Do you travel to escape the daily grind? To take that cliche photo? Do you go on travel to see a famous site for yourself?
While none of these are “bad” reasons to travel. I would offer that there is a better reason to travel. Venturing to new places can expose you to new ideas, new cultures, and new people. This exposure can expand your horizons. Mark Twain, one of the great travel writers, wrote in Innocents Abroad that “Travel is fatal to prejudice, bigotry, and narrow-mindedness, and many of our people need it sorely on these accounts.
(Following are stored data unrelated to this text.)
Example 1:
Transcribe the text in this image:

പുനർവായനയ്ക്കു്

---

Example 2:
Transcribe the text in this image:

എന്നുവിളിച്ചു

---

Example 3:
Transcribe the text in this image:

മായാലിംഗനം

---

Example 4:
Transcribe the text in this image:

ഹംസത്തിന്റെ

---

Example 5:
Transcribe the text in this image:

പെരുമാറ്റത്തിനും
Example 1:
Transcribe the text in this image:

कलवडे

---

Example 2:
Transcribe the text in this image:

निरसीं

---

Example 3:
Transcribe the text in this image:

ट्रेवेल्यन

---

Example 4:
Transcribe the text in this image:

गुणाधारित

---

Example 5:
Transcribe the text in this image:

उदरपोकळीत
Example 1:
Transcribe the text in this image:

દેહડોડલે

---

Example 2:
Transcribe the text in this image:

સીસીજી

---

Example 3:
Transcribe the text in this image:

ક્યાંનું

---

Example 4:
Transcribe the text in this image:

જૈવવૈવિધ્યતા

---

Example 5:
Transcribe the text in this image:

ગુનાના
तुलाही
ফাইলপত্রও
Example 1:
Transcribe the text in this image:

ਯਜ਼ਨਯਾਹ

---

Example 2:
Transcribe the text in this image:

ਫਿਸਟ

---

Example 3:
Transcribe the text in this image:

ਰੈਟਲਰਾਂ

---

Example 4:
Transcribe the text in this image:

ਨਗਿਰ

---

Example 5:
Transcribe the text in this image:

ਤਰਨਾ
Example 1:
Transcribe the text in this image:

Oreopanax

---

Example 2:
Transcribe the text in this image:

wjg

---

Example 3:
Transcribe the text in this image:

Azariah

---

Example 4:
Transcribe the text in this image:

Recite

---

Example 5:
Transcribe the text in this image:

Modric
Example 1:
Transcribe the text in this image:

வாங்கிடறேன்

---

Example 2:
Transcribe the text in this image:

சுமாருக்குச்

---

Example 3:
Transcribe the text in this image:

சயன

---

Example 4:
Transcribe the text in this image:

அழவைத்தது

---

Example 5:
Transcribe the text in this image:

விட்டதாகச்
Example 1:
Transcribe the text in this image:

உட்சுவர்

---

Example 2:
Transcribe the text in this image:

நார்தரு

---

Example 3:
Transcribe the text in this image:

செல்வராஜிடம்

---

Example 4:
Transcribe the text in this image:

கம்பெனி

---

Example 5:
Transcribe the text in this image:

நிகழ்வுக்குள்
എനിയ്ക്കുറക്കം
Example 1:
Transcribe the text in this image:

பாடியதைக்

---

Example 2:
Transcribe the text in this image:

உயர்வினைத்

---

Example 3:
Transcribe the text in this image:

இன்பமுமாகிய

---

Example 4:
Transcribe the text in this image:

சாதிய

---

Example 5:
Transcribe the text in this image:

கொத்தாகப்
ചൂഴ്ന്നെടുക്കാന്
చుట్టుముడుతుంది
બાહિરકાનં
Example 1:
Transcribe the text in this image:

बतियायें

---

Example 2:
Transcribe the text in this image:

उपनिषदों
Broad, wholesome, charitable views of men and things cannot be acquired by vegetating in one little corner of the earth all one’s lifetime.” This is the essence of good travel.
If you travel to escape the daily grind, you will find that the grind is waiting for you when you return, often even worse because it has languished and built up while you were away. But, I get it. Sometimes we just need to get away from it all, and physically leaving might be the only way to make it happen. If possible, it would be best to get as far ahead in your work as you can and set up a support system to take care of those things that crop up while you’re away. If this means putting in long hours before you go on a trip, so be it. If it means training up someone else or relegating control of your tasks to someone else, it might just be worth it. Doing so will enable you to have greater presence of mind while you’re away, allowing you to fully enjoy the trip you’ve spent time and money to make happen. You owe it to yourself to set yourself up for success.
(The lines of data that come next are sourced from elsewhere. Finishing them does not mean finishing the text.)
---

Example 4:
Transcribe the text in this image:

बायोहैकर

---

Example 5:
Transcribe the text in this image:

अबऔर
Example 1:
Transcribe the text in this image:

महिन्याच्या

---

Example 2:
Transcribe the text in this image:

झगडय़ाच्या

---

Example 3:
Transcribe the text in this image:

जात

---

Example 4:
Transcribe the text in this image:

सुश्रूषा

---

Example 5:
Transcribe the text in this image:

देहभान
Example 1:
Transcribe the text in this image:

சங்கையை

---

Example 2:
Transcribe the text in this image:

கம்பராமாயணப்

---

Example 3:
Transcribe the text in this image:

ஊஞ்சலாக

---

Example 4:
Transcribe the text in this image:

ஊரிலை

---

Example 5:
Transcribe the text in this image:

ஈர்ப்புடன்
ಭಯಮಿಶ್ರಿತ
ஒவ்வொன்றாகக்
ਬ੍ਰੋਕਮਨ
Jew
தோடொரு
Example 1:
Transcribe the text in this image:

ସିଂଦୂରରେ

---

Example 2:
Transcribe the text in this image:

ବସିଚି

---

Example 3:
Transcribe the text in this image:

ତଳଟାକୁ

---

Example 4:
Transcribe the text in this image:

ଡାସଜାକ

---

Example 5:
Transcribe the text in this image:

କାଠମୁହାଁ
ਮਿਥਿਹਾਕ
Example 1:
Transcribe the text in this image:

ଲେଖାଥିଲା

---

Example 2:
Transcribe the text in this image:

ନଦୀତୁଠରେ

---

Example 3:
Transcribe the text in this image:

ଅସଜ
I’ve traveled to the Grand Canyon. Yes, I had my camera out to try and capture the majesty of such an amazing natural treasure. I did this for several reasons. First, taking the cliche photo serves as a visual cue to help me remember my experiences there. Second, I enjoy photography and capturing the art that exists in this world. Even so, I don’t feel that these alone are reasons enough to visit a place as amazing as the Grand Canyon. I could have simply searched the internet for “Grand Canyon” and would be able to see even better photos of this landmark. Or, as some sites offer, I could take a virtual tour. This is a lot less expensive and time consuming. We must ask ourselves, what do we stand to gain by actually traveling somewhere? What is our real purpose for going?
Yes, there is something special about seeing a place for yourself. Even though I enjoy reading/writing and photography, none of those mediums can accurately capture what it is to see an object or location for yourself. All too often, these memories prove to be fleeting and, possibly, empty. If that’s the sole reason for traveling, then that is really just an expensive photo op. I would offer that there is much more to travel than these few reasons.
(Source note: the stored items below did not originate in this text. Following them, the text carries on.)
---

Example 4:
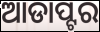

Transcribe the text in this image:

ଆଡାପ୍ଟର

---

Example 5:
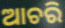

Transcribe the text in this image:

ଆଚରି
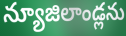
న్యూజిలాండ్లను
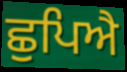
ਛੁਪਿਐ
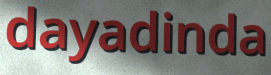
dayadinda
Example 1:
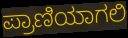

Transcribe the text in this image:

ಪ್ರಾಣಿಯಾಗಲಿ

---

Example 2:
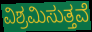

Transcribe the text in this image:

ವಿಶ್ರಮಿಸುತ್ತವೆ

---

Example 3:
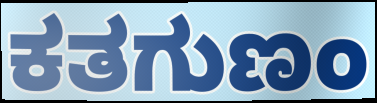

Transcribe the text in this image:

ಕತಗುಣಂ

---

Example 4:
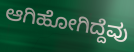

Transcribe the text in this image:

ಆಗಿಹೋಗಿದ್ದೆವು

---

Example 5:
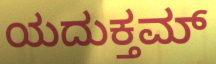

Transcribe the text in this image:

ಯದುಕ್ತಮ್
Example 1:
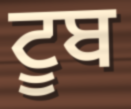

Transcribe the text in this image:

ਟੂਬ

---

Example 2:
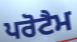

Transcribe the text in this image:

ਪਰੋਟੈਮ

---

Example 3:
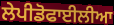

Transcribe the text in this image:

ਲੇਪੀਡੋਫਾਈਲੀਆ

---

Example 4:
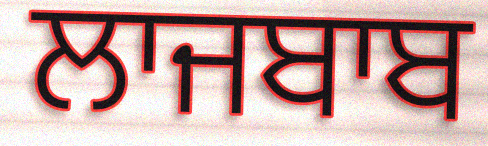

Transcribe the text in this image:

ਲਾਜਬਾਬ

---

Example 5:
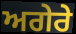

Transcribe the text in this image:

ਅਗੇਰੇ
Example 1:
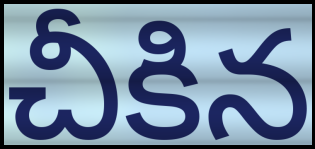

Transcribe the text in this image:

చీకిన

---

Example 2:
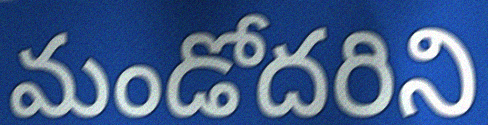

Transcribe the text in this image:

మండోదరిని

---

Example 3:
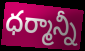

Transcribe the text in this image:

ధర్మాన్నీ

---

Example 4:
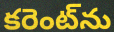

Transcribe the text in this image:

కరెంట్‌ను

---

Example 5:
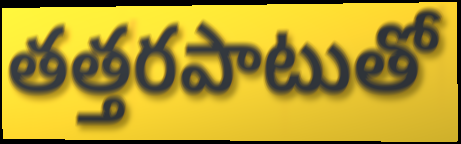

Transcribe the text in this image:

తత్తరపాటుతో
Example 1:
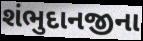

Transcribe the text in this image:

શંભુદાનજીના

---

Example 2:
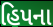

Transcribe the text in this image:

હિપના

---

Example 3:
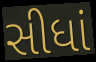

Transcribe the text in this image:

સીધાં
There is an aspect of travel that offers far more enrichment. The problem with travel is that when we go somewhere, we bring ourselves with us. What I mean by this is that, wherever we go, we bring with us our prejudices, our biases, and our limited comfort zone. We bring our baggage. As Alain de Botton states in his book, The Art of Travel, much of what could be gained by travel is avoided because we won’t let ourselves experience everything our travel destination has to offer. A summary of Alain De Botton’s book, narrated by the author, can be found on his YouTube channel here. Wherever we go, whatever we do, we should strive to expand our horizons. We should seek out that which is uncomfortable. We should do things we wouldn’t otherwise do. Take the risk of going outside of your comfort zone. It may not always work out, but it will be more memorable, you’ll have better stories to tell when you come back, and you might just learn something new about yourself. There’s traveling. Then, there’s traveling well. Doing so will ensure that our travels are more memorable. A good traveler has an insatiable curiosity that compels her or him to venture outside their comfort zone. In the end, if we travel well, we will become better human beings.